→ **Selected extract**:
Logic (Part I)

1 Implication →

Implication → is the most fundamental way of constructing new types in Lean’s dependent type theory. It’s one of the first-class citizens in Lean.

In the universe of Prop, for propositions p and q, the implication p → q means “if p then q”.

section

variable (p q r : Prop) -- this introduces global variables within this section

#check p
#check q
#check p → q

→ is right-associative. In general, hover the mouse over the operators to see how they associate. so p → q → r means p → (q → r). You may notice that this is logically equivalent to p ∧ q → r. This relationship is known as currification. We shall discuss this later.

modus ponens

theorem mp : p → (p → q) → q := by sorry -- `sorry` is a placeholder for unfinished proofs

By the Curry–Howard correspondence, p → q is also understood as a function that takes a proof of p and produces a proof of q.

We introduce an important syntax to define functions / theorems: When we define a theorem theorem name (h1 : p1) ... (hn : pn) : q := ..., we are actually defining a function name of type (h1 : p1) → ... → (hn : pn) → q. Programmingly, h1, …, hn are the parameters of the function and q is the return type.

The significance of this syntax, compared to theorem name : p1 → ... → pn → q := ..., is that now h1, …, hn, proofs of p1, …, pn, are now introduced as hypotheses into the context, available for you along the way to prove q.

this proves a theorem of type p → p

example (hp : p) : p := hp

modus ponens, with a proof

example (hp : p) (hpq : p → q) : q := hpq hp

A function can also be defined inline, using fun (lambda syntax): fun (h1 : p1) ... (hn : pn) ↦ (hq : q) defines a function of type (h1 : p1) → ... → (hn : pn) → q

Some of the type specifications may be omitted, as Lean can infer them.

→ **Information supplied**:

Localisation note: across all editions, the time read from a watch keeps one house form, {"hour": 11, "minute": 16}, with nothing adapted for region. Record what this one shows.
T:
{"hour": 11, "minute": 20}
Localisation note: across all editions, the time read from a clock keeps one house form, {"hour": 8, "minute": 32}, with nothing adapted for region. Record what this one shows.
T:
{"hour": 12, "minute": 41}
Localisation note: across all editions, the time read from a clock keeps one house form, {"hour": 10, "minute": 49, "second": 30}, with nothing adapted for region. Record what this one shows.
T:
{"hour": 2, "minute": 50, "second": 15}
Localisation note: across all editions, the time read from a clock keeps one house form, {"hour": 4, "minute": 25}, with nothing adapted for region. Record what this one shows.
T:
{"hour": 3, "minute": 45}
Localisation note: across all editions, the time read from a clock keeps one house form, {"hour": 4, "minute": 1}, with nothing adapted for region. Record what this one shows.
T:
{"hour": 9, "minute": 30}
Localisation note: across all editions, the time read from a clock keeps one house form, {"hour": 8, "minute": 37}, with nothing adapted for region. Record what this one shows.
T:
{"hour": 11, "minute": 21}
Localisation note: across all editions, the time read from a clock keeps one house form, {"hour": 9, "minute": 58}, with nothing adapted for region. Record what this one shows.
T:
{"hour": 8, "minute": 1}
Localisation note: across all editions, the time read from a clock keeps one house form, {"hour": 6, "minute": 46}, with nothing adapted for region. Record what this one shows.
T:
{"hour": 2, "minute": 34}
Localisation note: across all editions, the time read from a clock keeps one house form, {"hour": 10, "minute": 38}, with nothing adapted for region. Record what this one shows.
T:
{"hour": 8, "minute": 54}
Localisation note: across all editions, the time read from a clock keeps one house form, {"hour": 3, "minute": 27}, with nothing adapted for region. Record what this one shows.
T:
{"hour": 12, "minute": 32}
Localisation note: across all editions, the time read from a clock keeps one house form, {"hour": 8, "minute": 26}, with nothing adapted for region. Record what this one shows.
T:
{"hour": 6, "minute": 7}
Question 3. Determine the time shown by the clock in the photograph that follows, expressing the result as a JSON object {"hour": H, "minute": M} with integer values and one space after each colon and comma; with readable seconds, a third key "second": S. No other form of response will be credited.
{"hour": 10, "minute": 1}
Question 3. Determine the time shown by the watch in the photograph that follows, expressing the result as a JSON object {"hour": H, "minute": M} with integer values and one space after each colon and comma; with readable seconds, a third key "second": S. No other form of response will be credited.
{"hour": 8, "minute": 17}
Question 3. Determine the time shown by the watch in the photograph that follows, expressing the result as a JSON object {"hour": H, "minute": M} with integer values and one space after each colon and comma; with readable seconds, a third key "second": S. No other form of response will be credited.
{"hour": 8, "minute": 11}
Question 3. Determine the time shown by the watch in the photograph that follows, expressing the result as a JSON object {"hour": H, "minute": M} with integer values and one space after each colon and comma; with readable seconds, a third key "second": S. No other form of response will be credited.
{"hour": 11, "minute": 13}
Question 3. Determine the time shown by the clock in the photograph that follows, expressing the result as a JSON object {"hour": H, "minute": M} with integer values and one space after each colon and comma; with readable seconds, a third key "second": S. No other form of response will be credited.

→ **Goal**:
Give back the whole Lean logic text from the top, word for word and unchanged.

→ **Result of this exercise**:
Logic (Part I)

1 Implication →

Implication → is the most fundamental way of constructing new types in Lean’s dependent type theory. It’s one of the first-class citizens in Lean.

In the universe of Prop, for propositions p and q, the implication p → q means “if p then q”.

section

variable (p q r : Prop) -- this introduces global variables within this section

#check p
#check q
#check p → q

→ is right-associative. In general, hover the mouse over the operators to see how they associate. so p → q → r means p → (q → r). You may notice that this is logically equivalent to p ∧ q → r. This relationship is known as currification. We shall discuss this later.

modus ponens

theorem mp : p → (p → q) → q := by sorry -- `sorry` is a placeholder for unfinished proofs

By the Curry–Howard correspondence, p → q is also understood as a function that takes a proof of p and produces a proof of q.

We introduce an important syntax to define functions / theorems: When we define a theorem theorem name (h1 : p1) ... (hn : pn) : q := ..., we are actually defining a function name of type (h1 : p1) → ... → (hn : pn) → q. Programmingly, h1, …, hn are the parameters of the function and q is the return type.

The significance of this syntax, compared to theorem name : p1 → ... → pn → q := ..., is that now h1, …, hn, proofs of p1, …, pn, are now introduced as hypotheses into the context, available for you along the way to prove q.

this proves a theorem of type p → p

example (hp : p) : p := hp

modus ponens, with a proof

example (hp : p) (hpq : p → q) : q := hpq hp

A function can also be defined inline, using fun (lambda syntax): fun (h1 : p1) ... (hn : pn) ↦ (hq : q) defines a function of type (h1 : p1) → ... → (hn : pn) → q

Some of the type specifications may be omitted, as Lean can infer them.